Imagine a global health crisis. Everyone is ordered to "stay-at-home" and only to venture out for "essential" purposes. Travel is regulated by government surveillance, with only permitted workers allowed to go into the city. Inflation is at historic levels, and basic necessities, such as food and gasoline, become invaluable commodities.
As the COVID pandemic begins to recede into our cultural memory, it is harrowing to remember the sheer breadth of power we surrendered to our government in order to "keep us safe." We would be foolish to think that the pandemic wasn't a repetition of an age-old tale in the west, and we would be even more naive to believe that we aren't at risk of repeating it in the future: the government's manipulation of a crisis to secure its complete control over its people.
We would be foolish to think that the pandemic wasn't a repetition of an age-old tale
Filmmaker Matt Battaglia published a first in what is likely to become an emerging genre of post-pandemic apocalyptic literature, bringing to life the harrowing consequences of what could happen if we continue to surrender our liberty to the government for the sake of "safety and security."
Battaglia's graphic novel, House on Fire, brings this world to life in an even more vivid dimension through pictures, telling the story of a single day of a man living in this apocalyptic world that doesn't seem too distant from our own.
Imagine there is another global pandemic of a respiratory virus that is similar to COVID. The government implements COVID-like lockdowns and restrictions from their 2020 blueprint, but this time, the regulations are here to stay. After all, this pandemic isn't the only threat allegedly facing the American people. The future of our planet is at stake. On top of the pandemic regulations, our government restricts the types of food available for consumption, implements individual carbon quotas, mandates electric vehicles, eliminates gas-powered heating, cars, stoves, etc.
Of course, the pandemic and climate change policies require major government funding, so the President uses his emergency powers and executive orders to push through a multi-trillion-dollar proposal that secures the funding necessary to finance the "clean and safe transition." Yes, inflation will be an issue, but that is a small price to pay to secure our health and the future of our planet. Don't forget to include foreign aid for our warring allies in the multi-trillion-dollar packages as well.
Inflation is a small price to pay to secure the future of our planet.
Now fast forward 20 years of living under these all-too-familiar draconian policies. This is Battaglia's apocalyptic world where we meet our nameless main character, causing the reader to question whether our world could devolve into Battaglia's in such a short amount of time.

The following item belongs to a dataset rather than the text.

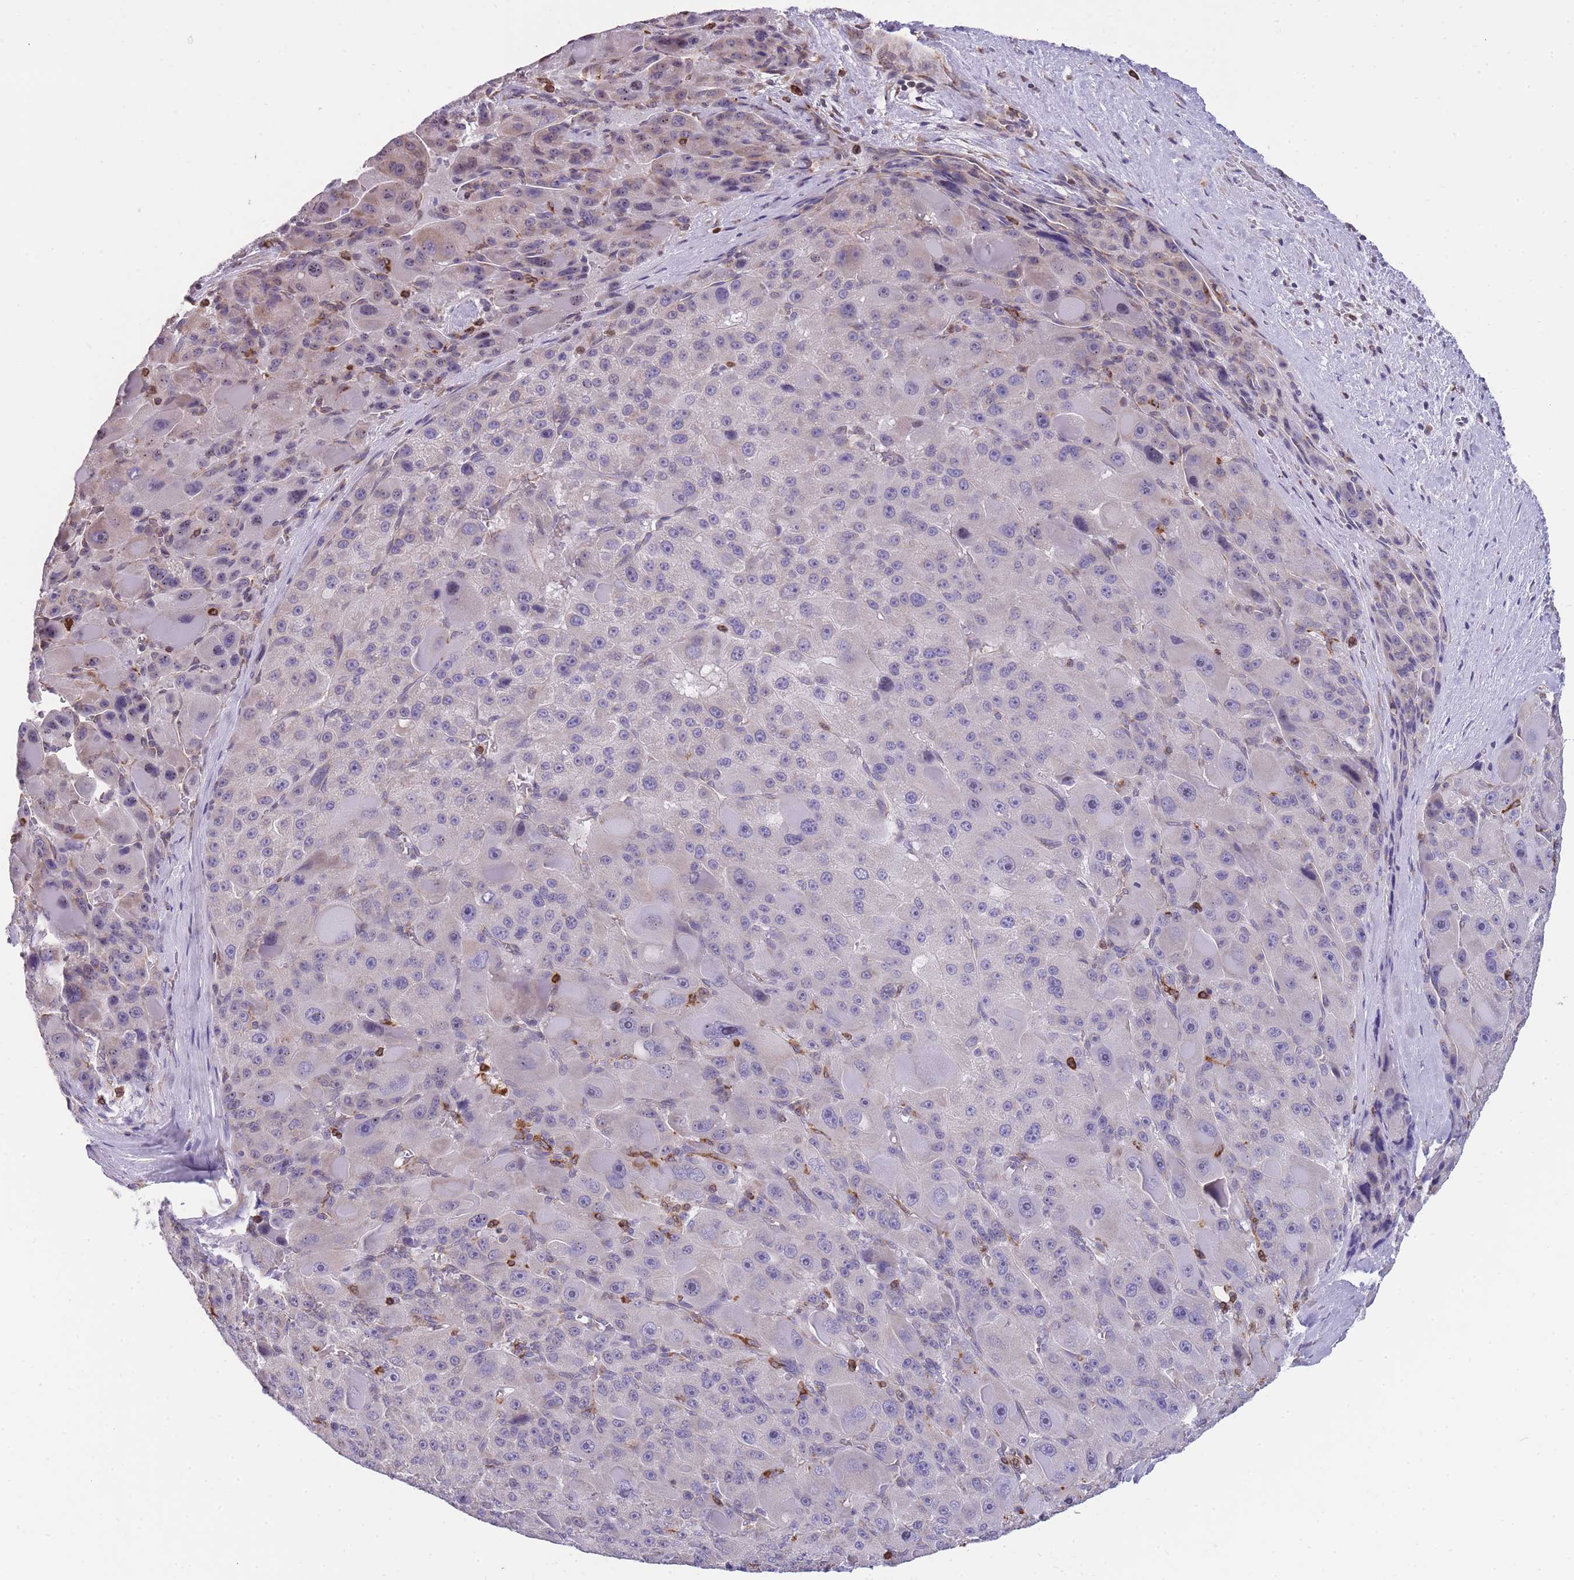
{"staining": {"intensity": "negative", "quantity": "none", "location": "none"}, "tissue": "liver cancer", "cell_type": "Tumor cells", "image_type": "cancer", "snomed": [{"axis": "morphology", "description": "Carcinoma, Hepatocellular, NOS"}, {"axis": "topography", "description": "Liver"}], "caption": "Immunohistochemistry (IHC) of human liver cancer exhibits no expression in tumor cells.", "gene": "ZNF662", "patient": {"sex": "male", "age": 76}}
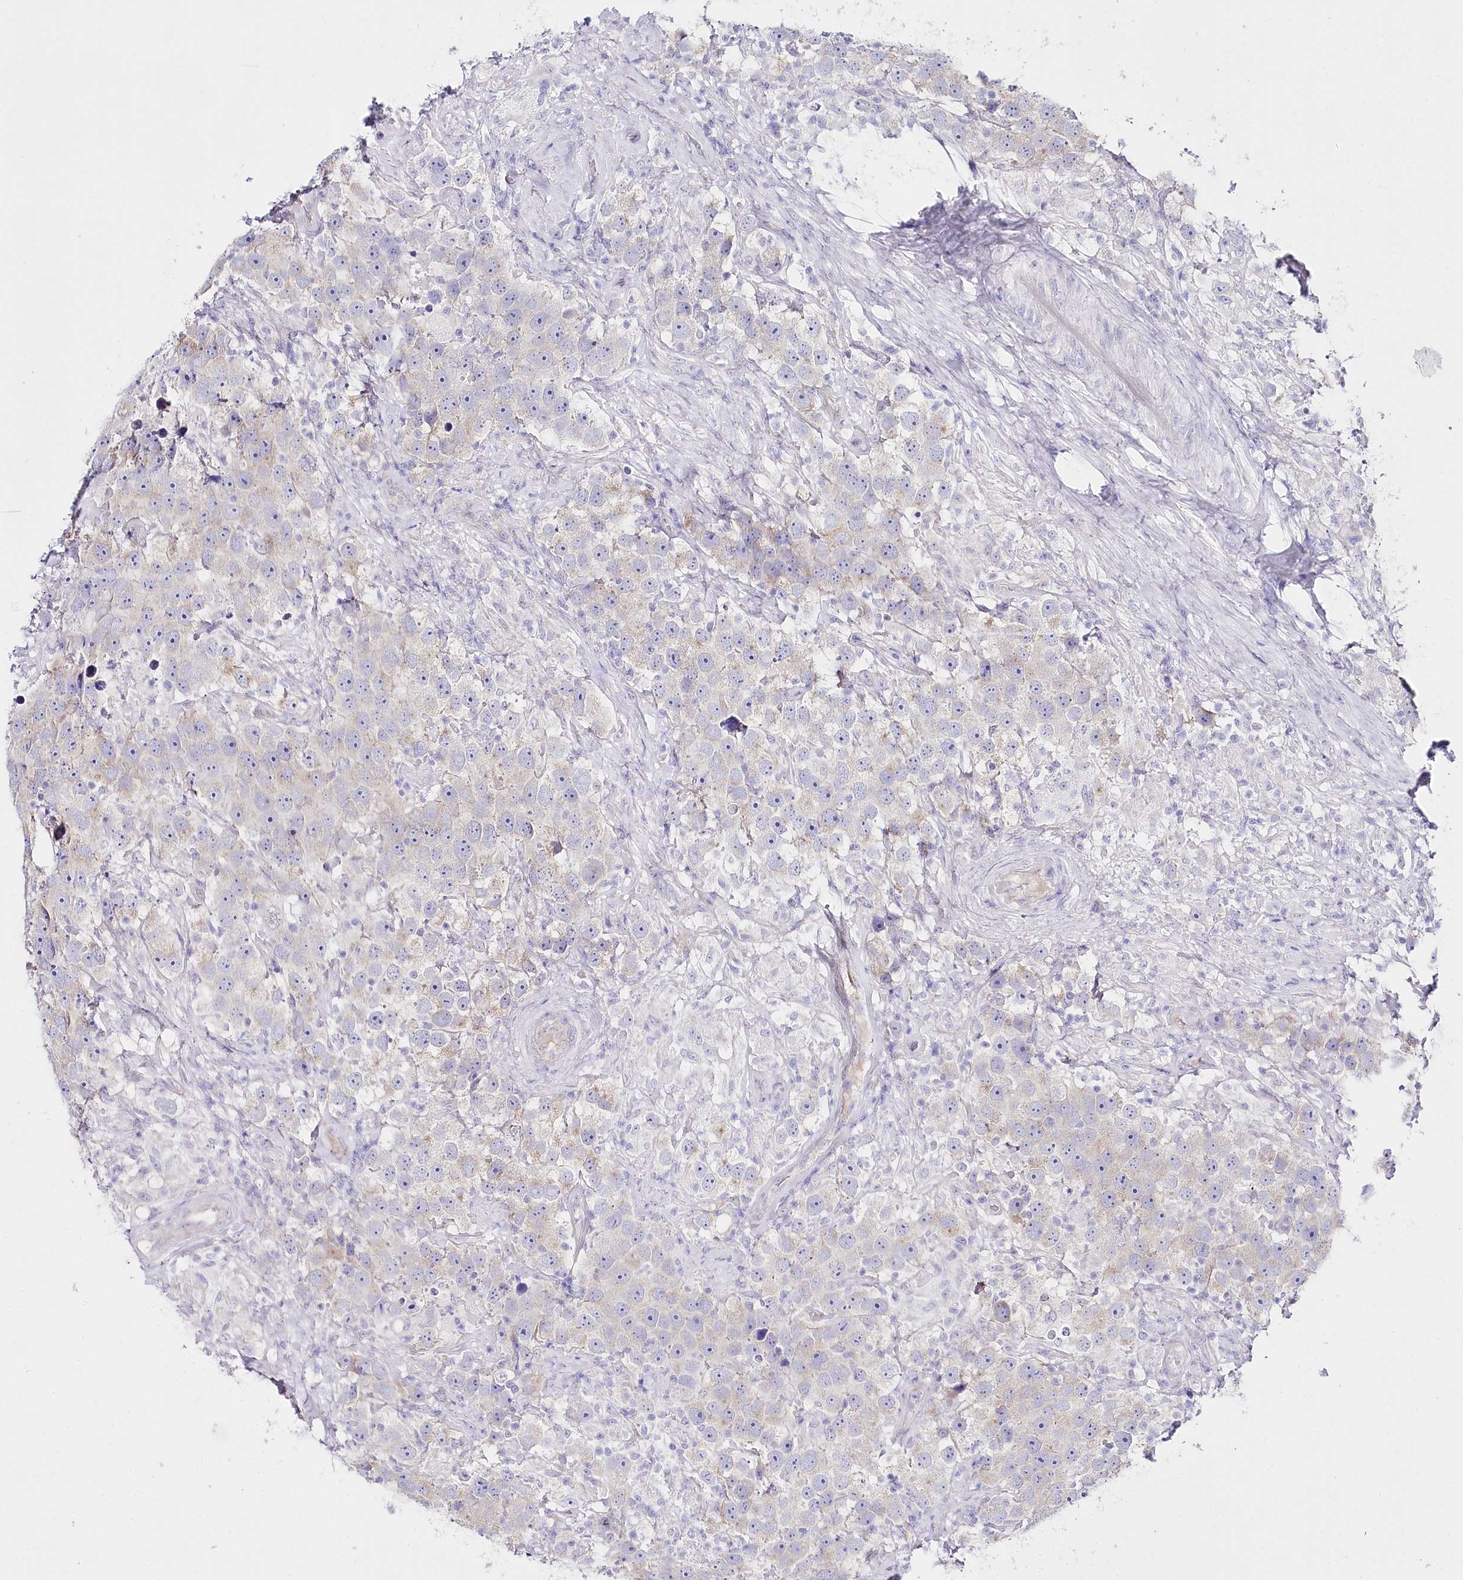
{"staining": {"intensity": "negative", "quantity": "none", "location": "none"}, "tissue": "testis cancer", "cell_type": "Tumor cells", "image_type": "cancer", "snomed": [{"axis": "morphology", "description": "Seminoma, NOS"}, {"axis": "topography", "description": "Testis"}], "caption": "IHC histopathology image of neoplastic tissue: human seminoma (testis) stained with DAB shows no significant protein expression in tumor cells. (DAB immunohistochemistry (IHC) with hematoxylin counter stain).", "gene": "CSN3", "patient": {"sex": "male", "age": 49}}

Battaglia's story begins with our character kissing his wife goodbye and leaving their country home on a one-day mission to the city in search of a cure for his wife's most recent bout of the illness that is, presumably, a result of the pandemic.
All of the themes that contribute to the apocalyptic nature of Battaglia's world are familiar to us, disturbingly so. Our character drives through country roads, passing by gas signs that list $20 per gallon prices. His radio reports on another invasion of Poland, while country fields transform into steeple-like towers of run-down factories, like old monuments to former industries of a time long past.
Our character reaches the city limit, a border-like security checkpoint where he is required to scan his identity card to enter the city, the likes of which we see in China today. Masks required. He then drives through empty streets of a once bustling city, save for several suspect people who seem to blend into the crevices of alleyways and corners, shrouded by their masks.
Finally, our character meets with his "contact," who gives him some type of canister, supposedly a remedy for his wife's ailment. He barters with several cuts of meat, a rarity more valuable than inflated cash in this "Green New World." From this point onward, things take a turn for our character—for the worst.
Many of these scenes bring to life themes that Glenn has been warning about for years, from the government's use of a pandemic to seize control over its people, the depleted dollar and record-high inflation resulting from government spending and foreign conflicts, the Great Reset's goals to eliminate meat, gas-powered products, and other "high emissions products." All of these will be done in the name of seemingly righteous goals: "health," "safety," "security," and the "future of our planet" come to mind. However, we won't realize our freedoms will be a faint memory of the past until it is too late.
All of these measures will be done in the name of seemingly "righteous" goals.
House on Fire's poignant ending leaves the reader with a terrifying yet vitally important question: are the issues plaguing our society latent within society itself, or do they stem from the troubles within our own souls? Does society mold the human soul, or is society, as Plato puts it, the human soul "writ large?"
Battaglia's short yet powerful graphic novel brings to life many of the themes that Glenn has been warning his listeners. It is sitting on his desk, and we hope it will sit on yours too. It gives the reader a glimpse into our society after years of decay and oppression, calling on the reader to halt its progression before it's too late.